1. Sushi is all raw
Not true. It may make a better story to tell people that you ate raw octopus, but octopus is routinely poached. Shrimp is also cooked—if it wasn't cooked, it would be gray, not pink. (Oh, and while we're on the subject, those fancy rolls covred with lava sauce or whatever aren't Japanese. They're American.)
2. Geishas are prostitues
The word "geisha" means "arts person," and that's what they are. They're trained in musical instruments, dance, that sort of thing. They may stroke your ego but that's all they're going to stroke.
3. Green tea can be sweet
Oh my God, no. It also doesn't have jasmine in it, or camomile, or whatever. It's bitter and it's good for you, so drink it.
4. Sumo wrestlers wear a "diaper-like" loincloth
I understand that it makes a handy metaphor to describe the mawashi as like a diaper but it's infantilizing, and is often followed by phrases like "giant babies." Yes, Japanese people can kick your ass.

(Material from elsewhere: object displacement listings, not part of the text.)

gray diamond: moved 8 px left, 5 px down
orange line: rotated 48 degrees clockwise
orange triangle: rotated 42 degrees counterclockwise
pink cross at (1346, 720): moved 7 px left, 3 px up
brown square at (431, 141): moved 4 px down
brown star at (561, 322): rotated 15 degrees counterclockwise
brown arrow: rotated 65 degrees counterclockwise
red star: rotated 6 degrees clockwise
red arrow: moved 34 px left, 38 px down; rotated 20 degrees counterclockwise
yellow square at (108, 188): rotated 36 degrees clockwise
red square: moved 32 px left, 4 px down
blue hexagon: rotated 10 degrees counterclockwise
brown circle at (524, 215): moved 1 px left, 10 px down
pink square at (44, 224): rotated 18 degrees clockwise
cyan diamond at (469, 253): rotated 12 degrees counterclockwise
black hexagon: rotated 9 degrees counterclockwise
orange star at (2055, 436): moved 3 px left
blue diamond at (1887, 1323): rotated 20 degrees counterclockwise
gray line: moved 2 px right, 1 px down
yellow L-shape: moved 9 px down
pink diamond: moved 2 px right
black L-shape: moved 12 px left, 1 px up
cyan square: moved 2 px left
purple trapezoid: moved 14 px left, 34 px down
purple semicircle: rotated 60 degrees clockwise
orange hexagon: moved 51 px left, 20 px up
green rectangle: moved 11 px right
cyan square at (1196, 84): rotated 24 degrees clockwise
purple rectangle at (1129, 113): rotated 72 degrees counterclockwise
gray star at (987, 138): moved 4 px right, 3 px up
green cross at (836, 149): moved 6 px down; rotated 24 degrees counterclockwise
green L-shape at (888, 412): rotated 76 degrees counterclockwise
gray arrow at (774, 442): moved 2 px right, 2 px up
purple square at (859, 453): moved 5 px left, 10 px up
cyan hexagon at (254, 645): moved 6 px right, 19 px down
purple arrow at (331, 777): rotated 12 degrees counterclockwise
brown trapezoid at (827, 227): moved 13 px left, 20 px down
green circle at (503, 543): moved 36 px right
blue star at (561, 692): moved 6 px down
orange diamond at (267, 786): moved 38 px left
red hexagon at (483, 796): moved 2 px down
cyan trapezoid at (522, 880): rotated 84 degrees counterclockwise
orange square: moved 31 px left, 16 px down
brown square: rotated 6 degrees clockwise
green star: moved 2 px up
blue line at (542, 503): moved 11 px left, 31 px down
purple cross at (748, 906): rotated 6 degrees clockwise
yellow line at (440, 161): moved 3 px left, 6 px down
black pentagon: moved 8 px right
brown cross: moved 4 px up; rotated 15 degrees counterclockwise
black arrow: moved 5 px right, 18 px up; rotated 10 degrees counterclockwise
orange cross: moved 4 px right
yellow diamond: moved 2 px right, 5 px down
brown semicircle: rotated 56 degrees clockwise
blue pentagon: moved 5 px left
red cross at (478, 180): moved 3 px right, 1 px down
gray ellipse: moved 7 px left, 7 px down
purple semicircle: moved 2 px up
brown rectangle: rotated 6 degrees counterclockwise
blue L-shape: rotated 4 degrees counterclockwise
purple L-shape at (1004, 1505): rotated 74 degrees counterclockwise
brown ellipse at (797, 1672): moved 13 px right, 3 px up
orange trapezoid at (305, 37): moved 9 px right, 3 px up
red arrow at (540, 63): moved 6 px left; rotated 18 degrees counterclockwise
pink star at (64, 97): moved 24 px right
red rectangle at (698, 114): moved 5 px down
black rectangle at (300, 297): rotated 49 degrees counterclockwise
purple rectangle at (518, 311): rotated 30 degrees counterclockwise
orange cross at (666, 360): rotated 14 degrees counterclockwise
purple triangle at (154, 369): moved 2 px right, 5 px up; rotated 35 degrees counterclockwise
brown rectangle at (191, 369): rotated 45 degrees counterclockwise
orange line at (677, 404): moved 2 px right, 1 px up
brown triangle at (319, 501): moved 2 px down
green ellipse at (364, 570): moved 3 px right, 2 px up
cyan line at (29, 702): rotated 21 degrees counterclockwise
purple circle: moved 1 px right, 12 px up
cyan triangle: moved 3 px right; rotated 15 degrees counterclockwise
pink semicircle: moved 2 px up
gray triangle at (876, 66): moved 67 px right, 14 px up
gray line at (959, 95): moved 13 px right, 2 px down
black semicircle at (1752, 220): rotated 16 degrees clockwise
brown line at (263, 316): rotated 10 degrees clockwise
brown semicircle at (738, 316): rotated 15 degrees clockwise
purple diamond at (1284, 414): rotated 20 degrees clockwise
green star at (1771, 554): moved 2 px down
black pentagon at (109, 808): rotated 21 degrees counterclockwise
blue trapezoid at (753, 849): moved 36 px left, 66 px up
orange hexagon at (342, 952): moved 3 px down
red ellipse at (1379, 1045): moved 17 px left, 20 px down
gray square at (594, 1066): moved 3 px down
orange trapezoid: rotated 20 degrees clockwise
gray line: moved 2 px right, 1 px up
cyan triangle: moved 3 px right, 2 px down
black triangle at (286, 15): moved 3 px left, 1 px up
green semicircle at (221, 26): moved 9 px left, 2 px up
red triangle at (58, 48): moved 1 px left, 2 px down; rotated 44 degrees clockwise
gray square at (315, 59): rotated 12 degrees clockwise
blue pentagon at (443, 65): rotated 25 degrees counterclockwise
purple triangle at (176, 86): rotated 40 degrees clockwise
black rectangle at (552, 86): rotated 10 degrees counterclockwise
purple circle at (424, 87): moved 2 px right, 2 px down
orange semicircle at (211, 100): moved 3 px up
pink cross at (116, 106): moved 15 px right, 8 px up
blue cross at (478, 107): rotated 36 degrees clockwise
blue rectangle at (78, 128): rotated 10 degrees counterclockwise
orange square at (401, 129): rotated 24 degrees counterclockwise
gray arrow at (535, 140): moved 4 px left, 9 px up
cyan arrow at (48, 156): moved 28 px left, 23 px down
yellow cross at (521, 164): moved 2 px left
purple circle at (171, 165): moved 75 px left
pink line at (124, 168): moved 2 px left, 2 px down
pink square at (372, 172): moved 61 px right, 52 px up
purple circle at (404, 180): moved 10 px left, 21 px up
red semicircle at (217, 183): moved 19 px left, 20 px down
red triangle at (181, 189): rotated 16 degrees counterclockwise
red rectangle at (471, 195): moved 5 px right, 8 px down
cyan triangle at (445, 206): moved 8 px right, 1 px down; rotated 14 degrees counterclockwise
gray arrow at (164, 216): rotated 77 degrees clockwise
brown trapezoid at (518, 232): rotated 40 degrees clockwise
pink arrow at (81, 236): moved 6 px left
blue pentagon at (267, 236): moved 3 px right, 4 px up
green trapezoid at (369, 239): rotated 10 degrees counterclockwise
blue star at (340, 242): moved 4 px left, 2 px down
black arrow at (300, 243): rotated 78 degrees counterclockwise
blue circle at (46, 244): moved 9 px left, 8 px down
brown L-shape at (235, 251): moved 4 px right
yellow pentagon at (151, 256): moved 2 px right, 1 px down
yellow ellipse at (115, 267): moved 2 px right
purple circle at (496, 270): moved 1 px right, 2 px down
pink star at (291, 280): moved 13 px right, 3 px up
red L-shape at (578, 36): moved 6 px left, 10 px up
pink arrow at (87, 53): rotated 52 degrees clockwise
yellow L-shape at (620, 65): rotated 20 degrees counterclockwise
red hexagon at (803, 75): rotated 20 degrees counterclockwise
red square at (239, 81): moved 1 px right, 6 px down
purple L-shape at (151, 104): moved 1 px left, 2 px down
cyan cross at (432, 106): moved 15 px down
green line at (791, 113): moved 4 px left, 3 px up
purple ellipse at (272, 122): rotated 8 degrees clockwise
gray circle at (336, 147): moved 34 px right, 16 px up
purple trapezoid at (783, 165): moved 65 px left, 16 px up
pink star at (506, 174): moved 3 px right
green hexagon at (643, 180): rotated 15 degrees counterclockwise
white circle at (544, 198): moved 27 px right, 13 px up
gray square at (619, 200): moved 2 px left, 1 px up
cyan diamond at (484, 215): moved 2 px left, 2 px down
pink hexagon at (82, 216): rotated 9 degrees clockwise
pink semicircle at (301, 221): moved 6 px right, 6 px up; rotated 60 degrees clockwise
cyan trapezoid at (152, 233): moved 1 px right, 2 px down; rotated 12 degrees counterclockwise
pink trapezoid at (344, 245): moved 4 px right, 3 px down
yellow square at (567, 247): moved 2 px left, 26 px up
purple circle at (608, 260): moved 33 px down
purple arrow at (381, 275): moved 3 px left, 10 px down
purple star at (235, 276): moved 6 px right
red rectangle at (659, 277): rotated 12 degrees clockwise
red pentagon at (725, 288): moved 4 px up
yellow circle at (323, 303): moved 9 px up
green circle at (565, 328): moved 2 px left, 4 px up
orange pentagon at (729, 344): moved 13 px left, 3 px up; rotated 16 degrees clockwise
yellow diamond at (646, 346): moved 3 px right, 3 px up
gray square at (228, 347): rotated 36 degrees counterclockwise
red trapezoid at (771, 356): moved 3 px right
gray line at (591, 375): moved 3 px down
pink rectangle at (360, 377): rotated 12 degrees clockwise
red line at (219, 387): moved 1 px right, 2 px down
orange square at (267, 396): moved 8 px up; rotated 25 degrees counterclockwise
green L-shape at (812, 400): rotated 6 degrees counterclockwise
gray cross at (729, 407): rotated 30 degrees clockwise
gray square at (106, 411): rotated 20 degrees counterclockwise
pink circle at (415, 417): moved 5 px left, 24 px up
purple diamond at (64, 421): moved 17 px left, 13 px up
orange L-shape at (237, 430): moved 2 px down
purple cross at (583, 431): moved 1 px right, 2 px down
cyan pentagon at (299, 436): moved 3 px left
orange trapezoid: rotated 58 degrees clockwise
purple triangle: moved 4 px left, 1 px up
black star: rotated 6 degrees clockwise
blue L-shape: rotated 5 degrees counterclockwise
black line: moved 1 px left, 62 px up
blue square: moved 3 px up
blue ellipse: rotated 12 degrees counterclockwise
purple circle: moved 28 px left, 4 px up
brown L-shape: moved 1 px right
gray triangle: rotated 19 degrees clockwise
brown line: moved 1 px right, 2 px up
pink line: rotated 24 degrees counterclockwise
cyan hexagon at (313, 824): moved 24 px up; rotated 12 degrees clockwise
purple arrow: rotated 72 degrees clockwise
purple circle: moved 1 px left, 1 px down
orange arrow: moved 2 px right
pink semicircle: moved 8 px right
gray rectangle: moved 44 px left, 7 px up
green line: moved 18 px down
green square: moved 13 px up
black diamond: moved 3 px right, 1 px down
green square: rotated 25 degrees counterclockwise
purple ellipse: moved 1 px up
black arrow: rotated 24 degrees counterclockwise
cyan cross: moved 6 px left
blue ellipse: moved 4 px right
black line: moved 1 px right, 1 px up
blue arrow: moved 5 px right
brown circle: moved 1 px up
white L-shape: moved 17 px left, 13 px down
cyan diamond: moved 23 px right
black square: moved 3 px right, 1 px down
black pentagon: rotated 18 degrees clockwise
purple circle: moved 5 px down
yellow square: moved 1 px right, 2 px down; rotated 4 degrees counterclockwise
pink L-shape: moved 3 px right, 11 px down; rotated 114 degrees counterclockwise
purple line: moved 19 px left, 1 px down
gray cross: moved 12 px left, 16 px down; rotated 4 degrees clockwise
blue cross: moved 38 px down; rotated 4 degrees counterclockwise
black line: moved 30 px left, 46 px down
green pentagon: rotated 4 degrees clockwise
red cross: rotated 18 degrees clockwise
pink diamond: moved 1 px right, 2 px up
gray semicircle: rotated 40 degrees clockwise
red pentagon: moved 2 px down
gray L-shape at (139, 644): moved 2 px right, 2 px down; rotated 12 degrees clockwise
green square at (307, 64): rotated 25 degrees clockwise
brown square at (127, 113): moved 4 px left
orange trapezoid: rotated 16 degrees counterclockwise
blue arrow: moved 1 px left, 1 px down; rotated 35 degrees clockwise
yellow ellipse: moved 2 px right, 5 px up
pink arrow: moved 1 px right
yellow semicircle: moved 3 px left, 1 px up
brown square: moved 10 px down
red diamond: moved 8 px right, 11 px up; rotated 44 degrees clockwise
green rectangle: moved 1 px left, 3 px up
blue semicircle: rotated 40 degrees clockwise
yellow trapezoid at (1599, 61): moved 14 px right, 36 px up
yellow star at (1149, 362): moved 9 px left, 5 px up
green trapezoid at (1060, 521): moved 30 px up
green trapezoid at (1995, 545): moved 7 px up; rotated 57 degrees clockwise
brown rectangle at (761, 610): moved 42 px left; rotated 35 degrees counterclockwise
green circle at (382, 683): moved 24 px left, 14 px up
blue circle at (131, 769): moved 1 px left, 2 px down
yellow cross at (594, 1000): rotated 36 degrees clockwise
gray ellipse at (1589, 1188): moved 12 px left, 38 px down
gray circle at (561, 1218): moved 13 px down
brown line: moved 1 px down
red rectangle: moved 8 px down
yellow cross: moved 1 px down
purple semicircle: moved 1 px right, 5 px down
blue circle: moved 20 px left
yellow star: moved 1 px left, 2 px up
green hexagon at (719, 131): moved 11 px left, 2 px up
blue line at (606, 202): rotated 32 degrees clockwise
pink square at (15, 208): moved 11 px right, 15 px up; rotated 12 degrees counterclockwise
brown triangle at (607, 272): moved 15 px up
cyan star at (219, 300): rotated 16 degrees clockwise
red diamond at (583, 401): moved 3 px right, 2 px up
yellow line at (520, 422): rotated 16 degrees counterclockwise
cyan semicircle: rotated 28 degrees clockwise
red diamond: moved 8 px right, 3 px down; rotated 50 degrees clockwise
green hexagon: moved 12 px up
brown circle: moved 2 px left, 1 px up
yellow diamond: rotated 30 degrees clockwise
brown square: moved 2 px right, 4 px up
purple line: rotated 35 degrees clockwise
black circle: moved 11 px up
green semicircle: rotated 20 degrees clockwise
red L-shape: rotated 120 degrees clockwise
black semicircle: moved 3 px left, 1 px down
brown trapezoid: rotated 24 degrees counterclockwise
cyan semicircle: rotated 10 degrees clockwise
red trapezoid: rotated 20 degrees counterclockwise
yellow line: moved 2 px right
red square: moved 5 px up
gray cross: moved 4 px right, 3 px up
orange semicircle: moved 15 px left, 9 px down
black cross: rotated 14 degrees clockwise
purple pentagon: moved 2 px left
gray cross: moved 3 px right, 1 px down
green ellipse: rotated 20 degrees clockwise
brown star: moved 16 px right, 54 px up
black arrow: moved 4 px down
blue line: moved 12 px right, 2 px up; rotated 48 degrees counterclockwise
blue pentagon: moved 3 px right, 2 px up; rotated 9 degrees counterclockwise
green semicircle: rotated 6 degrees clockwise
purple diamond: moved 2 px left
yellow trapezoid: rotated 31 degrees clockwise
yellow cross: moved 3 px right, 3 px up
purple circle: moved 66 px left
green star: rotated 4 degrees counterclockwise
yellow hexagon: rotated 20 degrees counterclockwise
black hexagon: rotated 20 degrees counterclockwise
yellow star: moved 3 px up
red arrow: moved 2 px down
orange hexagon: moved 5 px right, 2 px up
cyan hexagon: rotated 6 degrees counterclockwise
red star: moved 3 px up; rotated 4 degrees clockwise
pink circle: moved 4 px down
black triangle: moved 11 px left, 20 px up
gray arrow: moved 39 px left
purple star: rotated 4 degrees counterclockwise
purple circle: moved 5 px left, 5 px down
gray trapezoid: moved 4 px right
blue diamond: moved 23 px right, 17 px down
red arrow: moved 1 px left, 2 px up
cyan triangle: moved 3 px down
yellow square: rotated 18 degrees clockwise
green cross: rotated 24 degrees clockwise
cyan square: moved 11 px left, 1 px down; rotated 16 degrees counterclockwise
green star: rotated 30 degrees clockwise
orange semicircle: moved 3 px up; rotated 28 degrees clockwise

Get over it.
5. Panko is special
No, "panko" means "breadcrumbs." That's it, Rachel Ray. It's white bread torn into tiny pieces.
6. Anime is the pinnacle of Japanese artistic expression
Sorry, but it's not. It's also not real life. It is, however, a viable reason to learn Japanese. I have reversed my stance on this. Any reason to learn Japanese is a viable one.
7. Japanese game shows are crazy
They're not. They're not even game shows. What you see on YouTube are C-list celebrities being paid to do those wacky stunts. The shows like "Takeshi's Castle" have been off the air for decades.
8. Japanese TV is amazing
It's not, not any more. Clips of women having orgasms on TV and things like that are from 20 years ago. If you want crazy TV like that, go to Europe. If you want to see a chimp eat with chopsticks, watch Japanese TV.